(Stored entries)
++++++++++
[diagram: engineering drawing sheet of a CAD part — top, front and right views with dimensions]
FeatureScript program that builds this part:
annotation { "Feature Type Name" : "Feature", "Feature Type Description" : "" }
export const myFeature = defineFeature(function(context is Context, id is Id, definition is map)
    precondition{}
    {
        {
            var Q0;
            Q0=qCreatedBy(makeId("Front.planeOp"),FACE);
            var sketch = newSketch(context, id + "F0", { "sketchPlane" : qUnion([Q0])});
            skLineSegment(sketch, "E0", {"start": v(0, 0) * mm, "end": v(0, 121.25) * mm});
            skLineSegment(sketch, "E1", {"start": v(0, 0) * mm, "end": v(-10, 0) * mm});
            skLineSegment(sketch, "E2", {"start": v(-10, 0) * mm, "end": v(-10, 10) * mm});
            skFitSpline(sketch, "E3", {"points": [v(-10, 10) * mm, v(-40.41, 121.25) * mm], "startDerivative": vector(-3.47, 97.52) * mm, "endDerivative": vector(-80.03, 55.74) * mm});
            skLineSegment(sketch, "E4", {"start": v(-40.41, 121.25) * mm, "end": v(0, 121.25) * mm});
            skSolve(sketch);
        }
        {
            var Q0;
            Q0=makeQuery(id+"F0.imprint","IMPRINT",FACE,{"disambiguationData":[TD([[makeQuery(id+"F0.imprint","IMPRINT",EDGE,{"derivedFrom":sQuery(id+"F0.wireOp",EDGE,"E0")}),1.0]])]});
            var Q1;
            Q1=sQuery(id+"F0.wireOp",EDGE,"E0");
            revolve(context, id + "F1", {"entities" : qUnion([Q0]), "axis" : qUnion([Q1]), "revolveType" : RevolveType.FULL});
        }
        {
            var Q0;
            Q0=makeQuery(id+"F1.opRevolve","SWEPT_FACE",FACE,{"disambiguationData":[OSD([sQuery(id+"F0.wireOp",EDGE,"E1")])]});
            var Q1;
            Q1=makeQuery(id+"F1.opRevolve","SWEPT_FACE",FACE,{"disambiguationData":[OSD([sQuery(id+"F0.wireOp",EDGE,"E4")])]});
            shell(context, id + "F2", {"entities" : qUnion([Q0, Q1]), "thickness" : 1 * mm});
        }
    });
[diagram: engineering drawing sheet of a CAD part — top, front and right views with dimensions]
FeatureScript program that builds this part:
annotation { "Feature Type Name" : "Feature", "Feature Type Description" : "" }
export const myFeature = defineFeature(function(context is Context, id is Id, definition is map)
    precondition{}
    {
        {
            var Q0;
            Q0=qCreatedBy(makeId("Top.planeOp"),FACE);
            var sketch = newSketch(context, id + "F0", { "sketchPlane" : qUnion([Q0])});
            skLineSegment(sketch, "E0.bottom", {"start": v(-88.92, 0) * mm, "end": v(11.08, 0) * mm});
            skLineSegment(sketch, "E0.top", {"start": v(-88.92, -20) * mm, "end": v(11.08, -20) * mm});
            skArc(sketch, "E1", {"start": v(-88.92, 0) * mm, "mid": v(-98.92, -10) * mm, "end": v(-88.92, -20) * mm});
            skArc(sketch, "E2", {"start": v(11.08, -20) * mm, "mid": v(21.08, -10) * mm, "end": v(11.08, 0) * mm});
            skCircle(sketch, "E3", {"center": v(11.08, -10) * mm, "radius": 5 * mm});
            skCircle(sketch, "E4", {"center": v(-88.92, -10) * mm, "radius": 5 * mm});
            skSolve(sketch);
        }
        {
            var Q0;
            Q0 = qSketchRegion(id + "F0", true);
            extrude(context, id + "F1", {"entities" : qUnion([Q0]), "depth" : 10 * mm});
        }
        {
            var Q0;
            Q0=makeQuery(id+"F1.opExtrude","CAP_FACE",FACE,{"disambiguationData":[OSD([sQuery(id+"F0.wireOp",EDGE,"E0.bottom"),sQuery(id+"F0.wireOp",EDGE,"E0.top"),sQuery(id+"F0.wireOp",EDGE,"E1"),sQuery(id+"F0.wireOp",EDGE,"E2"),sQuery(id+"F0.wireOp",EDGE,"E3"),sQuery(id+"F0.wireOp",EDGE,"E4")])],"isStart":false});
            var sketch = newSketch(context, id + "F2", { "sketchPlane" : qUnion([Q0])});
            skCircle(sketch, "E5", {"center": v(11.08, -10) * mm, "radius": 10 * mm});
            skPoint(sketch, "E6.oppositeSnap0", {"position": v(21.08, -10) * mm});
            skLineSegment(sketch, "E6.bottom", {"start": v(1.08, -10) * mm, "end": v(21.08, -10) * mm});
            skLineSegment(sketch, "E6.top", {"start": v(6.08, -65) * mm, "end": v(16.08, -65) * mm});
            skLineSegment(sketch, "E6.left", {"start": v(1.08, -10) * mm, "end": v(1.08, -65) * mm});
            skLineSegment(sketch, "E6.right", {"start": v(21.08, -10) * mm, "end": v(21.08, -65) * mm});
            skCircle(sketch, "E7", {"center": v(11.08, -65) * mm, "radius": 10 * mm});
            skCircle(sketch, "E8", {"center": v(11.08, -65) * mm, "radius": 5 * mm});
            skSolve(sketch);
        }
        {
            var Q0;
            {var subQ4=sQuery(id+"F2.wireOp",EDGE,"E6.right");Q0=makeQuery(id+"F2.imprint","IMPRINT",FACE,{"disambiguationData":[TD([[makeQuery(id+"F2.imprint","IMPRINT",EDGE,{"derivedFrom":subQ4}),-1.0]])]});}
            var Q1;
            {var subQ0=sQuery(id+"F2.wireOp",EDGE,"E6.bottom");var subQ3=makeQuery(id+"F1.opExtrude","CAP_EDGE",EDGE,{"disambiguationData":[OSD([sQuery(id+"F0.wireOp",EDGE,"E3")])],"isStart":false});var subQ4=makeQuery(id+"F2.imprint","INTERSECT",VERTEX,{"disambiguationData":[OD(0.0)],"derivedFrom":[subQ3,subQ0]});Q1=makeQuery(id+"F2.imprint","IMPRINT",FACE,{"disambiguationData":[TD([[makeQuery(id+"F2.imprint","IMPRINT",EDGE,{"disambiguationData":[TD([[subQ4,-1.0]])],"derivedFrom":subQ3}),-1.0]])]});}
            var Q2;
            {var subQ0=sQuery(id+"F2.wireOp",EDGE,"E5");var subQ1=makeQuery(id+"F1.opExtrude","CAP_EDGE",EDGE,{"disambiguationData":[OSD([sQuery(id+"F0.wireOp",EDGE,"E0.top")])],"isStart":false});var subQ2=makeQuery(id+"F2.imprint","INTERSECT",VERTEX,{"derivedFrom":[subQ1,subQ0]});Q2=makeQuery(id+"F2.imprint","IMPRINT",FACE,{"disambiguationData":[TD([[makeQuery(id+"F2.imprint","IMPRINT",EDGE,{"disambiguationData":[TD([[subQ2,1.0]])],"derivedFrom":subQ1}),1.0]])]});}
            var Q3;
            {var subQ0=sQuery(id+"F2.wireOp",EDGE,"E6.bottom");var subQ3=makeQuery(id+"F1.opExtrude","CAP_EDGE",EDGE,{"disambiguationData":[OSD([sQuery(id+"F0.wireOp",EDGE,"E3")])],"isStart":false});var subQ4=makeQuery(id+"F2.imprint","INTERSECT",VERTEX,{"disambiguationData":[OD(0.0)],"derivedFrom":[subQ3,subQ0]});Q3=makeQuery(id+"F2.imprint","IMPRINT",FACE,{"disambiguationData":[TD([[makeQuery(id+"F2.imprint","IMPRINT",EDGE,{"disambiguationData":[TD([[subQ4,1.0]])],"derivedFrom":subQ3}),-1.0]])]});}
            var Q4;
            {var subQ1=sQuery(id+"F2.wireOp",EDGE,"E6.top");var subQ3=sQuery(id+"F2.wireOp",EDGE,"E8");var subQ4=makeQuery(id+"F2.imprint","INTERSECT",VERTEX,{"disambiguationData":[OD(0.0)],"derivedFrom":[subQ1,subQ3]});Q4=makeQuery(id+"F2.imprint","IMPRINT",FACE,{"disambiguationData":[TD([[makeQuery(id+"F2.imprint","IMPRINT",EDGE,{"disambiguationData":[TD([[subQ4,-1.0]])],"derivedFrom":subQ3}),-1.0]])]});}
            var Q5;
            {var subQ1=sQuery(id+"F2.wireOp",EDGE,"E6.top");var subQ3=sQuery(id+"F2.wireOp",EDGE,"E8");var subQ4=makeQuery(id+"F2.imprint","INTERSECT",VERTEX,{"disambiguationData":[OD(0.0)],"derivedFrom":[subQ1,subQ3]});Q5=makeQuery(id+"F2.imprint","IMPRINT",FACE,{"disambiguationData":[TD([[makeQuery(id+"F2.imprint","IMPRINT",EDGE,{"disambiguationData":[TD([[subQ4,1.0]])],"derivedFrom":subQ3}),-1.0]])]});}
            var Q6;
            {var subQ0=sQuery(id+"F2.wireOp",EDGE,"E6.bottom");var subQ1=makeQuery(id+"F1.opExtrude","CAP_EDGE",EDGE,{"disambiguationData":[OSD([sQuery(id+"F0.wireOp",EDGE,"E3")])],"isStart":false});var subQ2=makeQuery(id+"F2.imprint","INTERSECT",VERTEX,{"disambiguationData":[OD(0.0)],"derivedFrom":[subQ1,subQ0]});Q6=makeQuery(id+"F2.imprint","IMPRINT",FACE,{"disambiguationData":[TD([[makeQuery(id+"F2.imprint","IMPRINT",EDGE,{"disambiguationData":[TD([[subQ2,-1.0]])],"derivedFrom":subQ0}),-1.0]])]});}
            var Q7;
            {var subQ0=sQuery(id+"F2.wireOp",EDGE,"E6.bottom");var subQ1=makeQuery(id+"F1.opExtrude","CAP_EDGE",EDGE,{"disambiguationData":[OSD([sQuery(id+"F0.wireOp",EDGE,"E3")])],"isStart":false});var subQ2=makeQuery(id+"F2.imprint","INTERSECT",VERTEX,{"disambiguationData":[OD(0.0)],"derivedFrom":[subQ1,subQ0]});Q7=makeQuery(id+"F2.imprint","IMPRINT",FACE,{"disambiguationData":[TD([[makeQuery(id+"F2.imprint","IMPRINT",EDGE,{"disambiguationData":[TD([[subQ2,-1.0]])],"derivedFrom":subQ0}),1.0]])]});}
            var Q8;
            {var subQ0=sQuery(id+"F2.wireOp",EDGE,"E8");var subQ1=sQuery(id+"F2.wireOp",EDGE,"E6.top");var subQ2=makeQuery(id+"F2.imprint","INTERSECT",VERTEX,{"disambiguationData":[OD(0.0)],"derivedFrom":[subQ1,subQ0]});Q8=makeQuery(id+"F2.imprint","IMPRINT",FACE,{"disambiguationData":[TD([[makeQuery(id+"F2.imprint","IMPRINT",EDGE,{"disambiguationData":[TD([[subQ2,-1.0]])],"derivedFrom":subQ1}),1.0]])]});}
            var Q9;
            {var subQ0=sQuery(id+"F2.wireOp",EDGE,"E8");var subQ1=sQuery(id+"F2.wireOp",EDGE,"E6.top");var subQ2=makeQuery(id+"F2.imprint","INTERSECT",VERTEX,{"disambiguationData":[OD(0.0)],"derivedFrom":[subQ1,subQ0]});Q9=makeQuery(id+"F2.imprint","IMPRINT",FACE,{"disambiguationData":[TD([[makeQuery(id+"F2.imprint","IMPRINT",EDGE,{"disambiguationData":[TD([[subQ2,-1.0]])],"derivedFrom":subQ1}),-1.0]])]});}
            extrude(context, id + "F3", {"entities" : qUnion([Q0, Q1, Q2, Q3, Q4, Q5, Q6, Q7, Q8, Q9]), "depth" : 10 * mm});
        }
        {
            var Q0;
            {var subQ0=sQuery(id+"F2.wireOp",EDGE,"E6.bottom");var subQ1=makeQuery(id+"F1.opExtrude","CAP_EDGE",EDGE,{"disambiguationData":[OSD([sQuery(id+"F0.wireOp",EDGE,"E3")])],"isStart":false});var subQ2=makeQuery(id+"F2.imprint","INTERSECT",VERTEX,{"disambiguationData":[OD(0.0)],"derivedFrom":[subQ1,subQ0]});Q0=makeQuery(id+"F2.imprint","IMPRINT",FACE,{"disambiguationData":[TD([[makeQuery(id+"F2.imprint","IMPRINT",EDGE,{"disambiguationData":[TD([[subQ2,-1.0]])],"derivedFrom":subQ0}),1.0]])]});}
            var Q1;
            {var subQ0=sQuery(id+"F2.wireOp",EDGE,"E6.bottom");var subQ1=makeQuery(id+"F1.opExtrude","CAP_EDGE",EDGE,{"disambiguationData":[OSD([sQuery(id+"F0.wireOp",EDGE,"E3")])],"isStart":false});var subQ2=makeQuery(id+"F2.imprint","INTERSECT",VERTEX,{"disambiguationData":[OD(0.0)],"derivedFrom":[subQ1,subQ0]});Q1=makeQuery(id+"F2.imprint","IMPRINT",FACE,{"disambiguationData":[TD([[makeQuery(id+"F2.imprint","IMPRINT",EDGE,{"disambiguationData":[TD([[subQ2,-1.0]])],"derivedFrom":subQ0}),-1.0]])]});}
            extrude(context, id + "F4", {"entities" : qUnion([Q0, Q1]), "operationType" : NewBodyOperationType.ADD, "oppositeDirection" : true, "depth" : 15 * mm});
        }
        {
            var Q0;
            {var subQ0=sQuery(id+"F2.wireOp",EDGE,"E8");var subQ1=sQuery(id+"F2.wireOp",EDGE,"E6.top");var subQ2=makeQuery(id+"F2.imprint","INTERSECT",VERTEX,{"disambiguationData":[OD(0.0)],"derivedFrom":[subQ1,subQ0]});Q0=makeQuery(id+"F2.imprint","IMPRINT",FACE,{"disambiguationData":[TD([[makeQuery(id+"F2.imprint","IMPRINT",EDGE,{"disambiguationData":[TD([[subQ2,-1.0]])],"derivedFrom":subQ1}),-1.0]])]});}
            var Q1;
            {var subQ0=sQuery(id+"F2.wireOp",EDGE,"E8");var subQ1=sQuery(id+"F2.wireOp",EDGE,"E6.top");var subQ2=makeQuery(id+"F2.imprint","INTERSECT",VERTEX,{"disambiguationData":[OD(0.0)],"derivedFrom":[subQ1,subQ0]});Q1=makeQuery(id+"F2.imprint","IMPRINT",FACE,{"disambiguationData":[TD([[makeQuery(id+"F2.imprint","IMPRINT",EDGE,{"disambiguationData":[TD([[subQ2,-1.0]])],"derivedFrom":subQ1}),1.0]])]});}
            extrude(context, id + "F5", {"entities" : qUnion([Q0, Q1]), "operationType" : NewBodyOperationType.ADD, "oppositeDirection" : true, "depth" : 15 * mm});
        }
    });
++++++++++
THE EXERCISE: Can you lay out the rows as a numbered list, from the very first line through the line containing "shell(context, id +" (both included), skipping any blank lines?

FINAL RESULT:
1. [diagram: engineering drawing sheet of a CAD part — top, front and right views with dimensions]
2. FeatureScript program that builds this part:
3. annotation { "Feature Type Name" : "Feature", "Feature Type Description" : "" }
4. export const myFeature = defineFeature(function(context is Context, id is Id, definition is map)
5.     precondition{}
6.     {
7.         {
8.             var Q0;
9.             Q0=qCreatedBy(makeId("Front.planeOp"),FACE);
10.             var sketch = newSketch(context, id + "F0", { "sketchPlane" : qUnion([Q0])});
11.             skLineSegment(sketch, "E0", {"start": v(0, 0) * mm, "end": v(0, 121.25) * mm});
12.             skLineSegment(sketch, "E1", {"start": v(0, 0) * mm, "end": v(-10, 0) * mm});
13.             skLineSegment(sketch, "E2", {"start": v(-10, 0) * mm, "end": v(-10, 10) * mm});
14.             skFitSpline(sketch, "E3", {"points": [v(-10, 10) * mm, v(-40.41, 121.25) * mm], "startDerivative": vector(-3.47, 97.52) * mm, "endDerivative": vector(-80.03, 55.74) * mm});
15.             skLineSegment(sketch, "E4", {"start": v(-40.41, 121.25) * mm, "end": v(0, 121.25) * mm});
16.             skSolve(sketch);
17.         }
18.         {
19.             var Q0;
20.             Q0=makeQuery(id+"F0.imprint","IMPRINT",FACE,{"disambiguationData":[TD([[makeQuery(id+"F0.imprint","IMPRINT",EDGE,{"derivedFrom":sQuery(id+"F0.wireOp",EDGE,"E0")}),1.0]])]});
21.             var Q1;
22.             Q1=sQuery(id+"F0.wireOp",EDGE,"E0");
23.             revolve(context, id + "F1", {"entities" : qUnion([Q0]), "axis" : qUnion([Q1]), "revolveType" : RevolveType.FULL});
24.         }
25.         {
26.             var Q0;
27.             Q0=makeQuery(id+"F1.opRevolve","SWEPT_FACE",FACE,{"disambiguationData":[OSD([sQuery(id+"F0.wireOp",EDGE,"E1")])]});
28.             var Q1;
29.             Q1=makeQuery(id+"F1.opRevolve","SWEPT_FACE",FACE,{"disambiguationData":[OSD([sQuery(id+"F0.wireOp",EDGE,"E4")])]});
30.             shell(context, id + "F2", {"entities" : qUnion([Q0, Q1]), "thickness" : 1 * mm});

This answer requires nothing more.